Dans ce contexte, le patron de l'agence de presse autrichienne APA, Clemens Pig, actionnaire principal de Keystone-ATS, a appelé de ses voeux les «médias libres» à former une «alliance technologique européenne pour entraîner les outils d'IA». Il s'est en particulier montré totalement opposé à la vente «à bon marché» des «précieuses archives» des médias aux géants de l'IA.

Les jeunes et les médias

Les éditeurs suisses se soucient aussi de la hausse de la part des personnes qui ne consultent pratiquement plus les médias. Ils pointent par ailleurs que de nombreux adolescents ont désormais de grandes difficultés, selon des études, à comprendre les textes qu'ils lisent.

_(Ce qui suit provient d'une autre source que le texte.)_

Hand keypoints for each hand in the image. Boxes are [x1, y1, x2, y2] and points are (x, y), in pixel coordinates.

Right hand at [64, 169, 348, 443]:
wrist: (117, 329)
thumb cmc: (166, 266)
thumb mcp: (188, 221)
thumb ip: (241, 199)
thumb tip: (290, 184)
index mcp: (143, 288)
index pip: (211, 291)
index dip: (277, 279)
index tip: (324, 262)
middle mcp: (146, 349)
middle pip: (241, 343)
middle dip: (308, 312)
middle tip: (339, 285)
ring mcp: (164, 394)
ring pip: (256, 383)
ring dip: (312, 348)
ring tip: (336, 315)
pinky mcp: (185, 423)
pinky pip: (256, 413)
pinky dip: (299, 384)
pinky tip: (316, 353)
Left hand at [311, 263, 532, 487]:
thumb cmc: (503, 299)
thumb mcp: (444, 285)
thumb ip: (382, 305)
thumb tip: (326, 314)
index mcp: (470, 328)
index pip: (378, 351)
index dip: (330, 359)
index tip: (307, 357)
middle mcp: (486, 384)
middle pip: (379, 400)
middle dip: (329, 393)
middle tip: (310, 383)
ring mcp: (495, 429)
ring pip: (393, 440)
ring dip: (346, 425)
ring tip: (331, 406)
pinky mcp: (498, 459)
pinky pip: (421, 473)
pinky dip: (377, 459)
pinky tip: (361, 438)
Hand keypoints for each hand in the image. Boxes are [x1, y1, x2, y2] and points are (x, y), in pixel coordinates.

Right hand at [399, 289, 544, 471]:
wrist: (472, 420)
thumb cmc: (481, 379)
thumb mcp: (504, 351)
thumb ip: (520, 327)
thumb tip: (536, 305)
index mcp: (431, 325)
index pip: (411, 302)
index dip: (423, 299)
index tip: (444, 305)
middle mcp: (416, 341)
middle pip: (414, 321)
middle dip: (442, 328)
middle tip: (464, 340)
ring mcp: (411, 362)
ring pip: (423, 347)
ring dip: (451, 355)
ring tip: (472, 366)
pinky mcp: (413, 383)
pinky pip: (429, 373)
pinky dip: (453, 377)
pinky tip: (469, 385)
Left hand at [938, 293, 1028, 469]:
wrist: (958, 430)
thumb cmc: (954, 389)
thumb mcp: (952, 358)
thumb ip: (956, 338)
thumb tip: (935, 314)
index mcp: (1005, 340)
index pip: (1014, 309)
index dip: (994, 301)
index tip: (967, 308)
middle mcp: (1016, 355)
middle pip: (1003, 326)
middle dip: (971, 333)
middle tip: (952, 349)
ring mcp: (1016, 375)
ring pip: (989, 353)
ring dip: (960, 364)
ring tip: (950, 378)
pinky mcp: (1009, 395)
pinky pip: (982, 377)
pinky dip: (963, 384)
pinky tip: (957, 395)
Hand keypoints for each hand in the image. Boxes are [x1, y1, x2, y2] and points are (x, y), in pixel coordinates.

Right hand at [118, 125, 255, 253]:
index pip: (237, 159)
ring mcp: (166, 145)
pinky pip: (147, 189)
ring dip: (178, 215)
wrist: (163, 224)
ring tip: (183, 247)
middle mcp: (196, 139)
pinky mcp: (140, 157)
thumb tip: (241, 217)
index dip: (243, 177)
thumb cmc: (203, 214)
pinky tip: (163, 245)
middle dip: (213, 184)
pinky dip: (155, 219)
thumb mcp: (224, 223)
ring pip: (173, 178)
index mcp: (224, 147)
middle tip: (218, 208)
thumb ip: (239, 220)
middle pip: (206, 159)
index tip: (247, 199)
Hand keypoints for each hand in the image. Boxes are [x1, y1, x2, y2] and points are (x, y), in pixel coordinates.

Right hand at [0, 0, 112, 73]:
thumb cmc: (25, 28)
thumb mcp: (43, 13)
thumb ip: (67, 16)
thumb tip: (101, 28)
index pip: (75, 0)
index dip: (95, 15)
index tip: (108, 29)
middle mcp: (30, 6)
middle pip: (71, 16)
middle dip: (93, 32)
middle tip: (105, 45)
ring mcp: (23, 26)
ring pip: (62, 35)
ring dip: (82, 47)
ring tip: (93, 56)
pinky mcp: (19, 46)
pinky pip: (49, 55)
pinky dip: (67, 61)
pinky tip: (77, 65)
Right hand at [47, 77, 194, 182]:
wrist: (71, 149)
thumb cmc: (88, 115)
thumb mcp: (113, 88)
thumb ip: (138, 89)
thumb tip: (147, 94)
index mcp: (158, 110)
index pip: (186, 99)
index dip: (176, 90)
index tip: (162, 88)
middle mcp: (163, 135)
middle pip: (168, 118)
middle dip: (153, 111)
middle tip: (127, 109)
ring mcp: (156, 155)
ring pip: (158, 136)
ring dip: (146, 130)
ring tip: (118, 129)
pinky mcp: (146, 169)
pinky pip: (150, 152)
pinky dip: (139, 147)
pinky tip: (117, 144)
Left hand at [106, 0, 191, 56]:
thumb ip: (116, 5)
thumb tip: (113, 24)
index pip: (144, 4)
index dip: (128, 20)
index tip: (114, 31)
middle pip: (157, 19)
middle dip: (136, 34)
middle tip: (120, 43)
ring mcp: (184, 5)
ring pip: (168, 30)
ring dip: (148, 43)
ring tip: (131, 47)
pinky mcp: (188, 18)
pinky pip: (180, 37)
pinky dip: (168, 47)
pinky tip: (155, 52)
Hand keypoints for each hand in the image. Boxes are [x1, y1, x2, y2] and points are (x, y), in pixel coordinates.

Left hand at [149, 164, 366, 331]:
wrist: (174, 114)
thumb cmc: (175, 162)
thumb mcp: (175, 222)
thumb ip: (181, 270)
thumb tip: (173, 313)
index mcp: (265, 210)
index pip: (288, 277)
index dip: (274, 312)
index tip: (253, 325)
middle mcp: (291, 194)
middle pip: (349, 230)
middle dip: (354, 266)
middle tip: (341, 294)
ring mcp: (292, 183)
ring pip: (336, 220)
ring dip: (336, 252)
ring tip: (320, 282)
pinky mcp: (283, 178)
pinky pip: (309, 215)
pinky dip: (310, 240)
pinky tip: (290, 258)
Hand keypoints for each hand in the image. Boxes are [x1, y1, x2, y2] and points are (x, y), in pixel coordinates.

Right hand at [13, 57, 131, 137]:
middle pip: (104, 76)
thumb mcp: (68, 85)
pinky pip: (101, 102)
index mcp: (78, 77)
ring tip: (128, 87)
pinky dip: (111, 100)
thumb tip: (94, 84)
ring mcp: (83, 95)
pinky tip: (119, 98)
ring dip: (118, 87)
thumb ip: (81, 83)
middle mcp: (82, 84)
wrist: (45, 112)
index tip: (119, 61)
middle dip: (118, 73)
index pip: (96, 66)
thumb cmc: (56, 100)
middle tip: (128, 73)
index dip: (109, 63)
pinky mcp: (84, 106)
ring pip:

Les éditeurs veulent ici «prendre le taureau par les cornes». Ils souhaitent développer, en coordination avec les écoles, les compétences médiatiques des jeunes. Le VSM est prêt à prendre la tête d'une alliance nationale dans ce domaine. «Nous voulons aider les enseignants à préparer les jeunes à la jungle médiatique», a dit Andrea Masüger.

«Pansements pas suffisants»

Le conseiller national Jon Pult (PS/GR), membre de la commission des télécommunications, a également abordé la crise actuelle de la presse, mais aussi les campagnes de désinformation menées par des Etats comme la Russie ou encore les attaques contre la liberté de la presse, y compris au sein du Parlement suisse.

Pour le vice-président du Parti socialiste, il est essentiel que l'Etat crée de bonnes conditions-cadres pour le journalisme. Ce dernier doit bénéficier d'un financement solide, et non pas de simples mesures de soutien, ainsi que d'une liberté totale.

Les interventions pendantes aux Chambres fédérales sont des «pansements nécessaires mais pas suffisants», a insisté le récent candidat malheureux au Conseil fédéral.

Il a par ailleurs balayé l'initiative contre la SSR. «Face à la crise du financement du journalisme et à la menace de désinformation, un affaiblissement du service public sous l'impulsion de la politique est une erreur politique», a affirmé Jon Pult.